**Written task**
Only lines that contain the word "menjadi" belong in the answer; copy them from the records below.

**Extracted data**
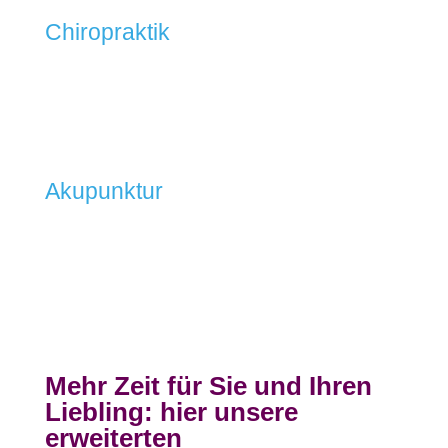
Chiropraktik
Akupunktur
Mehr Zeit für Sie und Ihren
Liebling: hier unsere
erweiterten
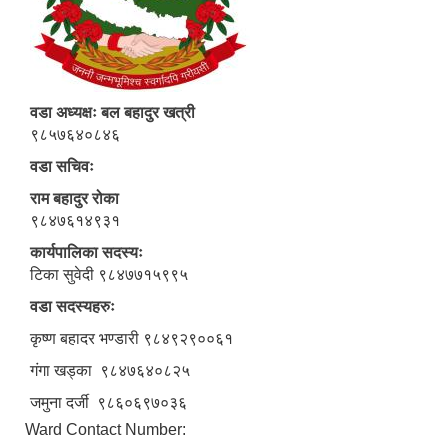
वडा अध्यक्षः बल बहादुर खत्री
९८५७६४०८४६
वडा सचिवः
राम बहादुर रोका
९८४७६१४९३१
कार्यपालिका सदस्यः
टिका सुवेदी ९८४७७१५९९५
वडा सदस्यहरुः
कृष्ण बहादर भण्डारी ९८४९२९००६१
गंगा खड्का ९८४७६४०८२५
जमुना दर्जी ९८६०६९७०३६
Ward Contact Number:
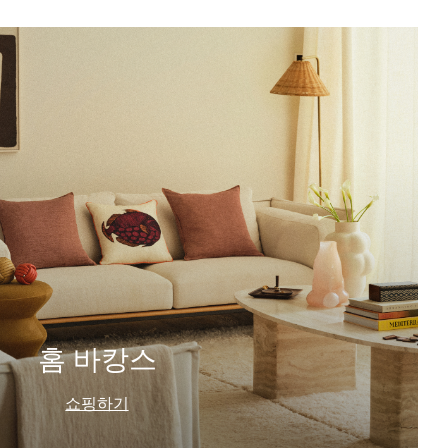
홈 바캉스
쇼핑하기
...
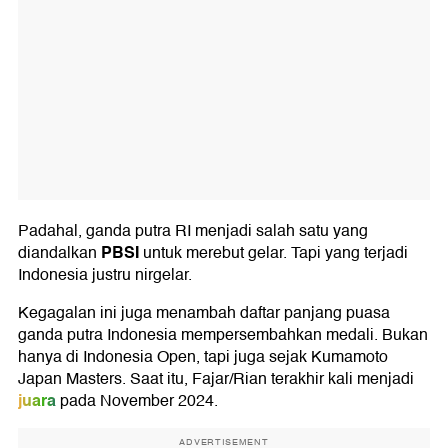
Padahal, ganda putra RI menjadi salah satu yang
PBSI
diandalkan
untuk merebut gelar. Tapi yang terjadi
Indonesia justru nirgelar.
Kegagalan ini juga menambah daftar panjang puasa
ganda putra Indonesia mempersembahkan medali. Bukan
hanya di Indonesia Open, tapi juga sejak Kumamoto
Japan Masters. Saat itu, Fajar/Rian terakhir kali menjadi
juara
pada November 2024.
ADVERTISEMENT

**Output for this exercise**
Padahal, ganda putra RI menjadi salah satu yang
Japan Masters. Saat itu, Fajar/Rian terakhir kali menjadi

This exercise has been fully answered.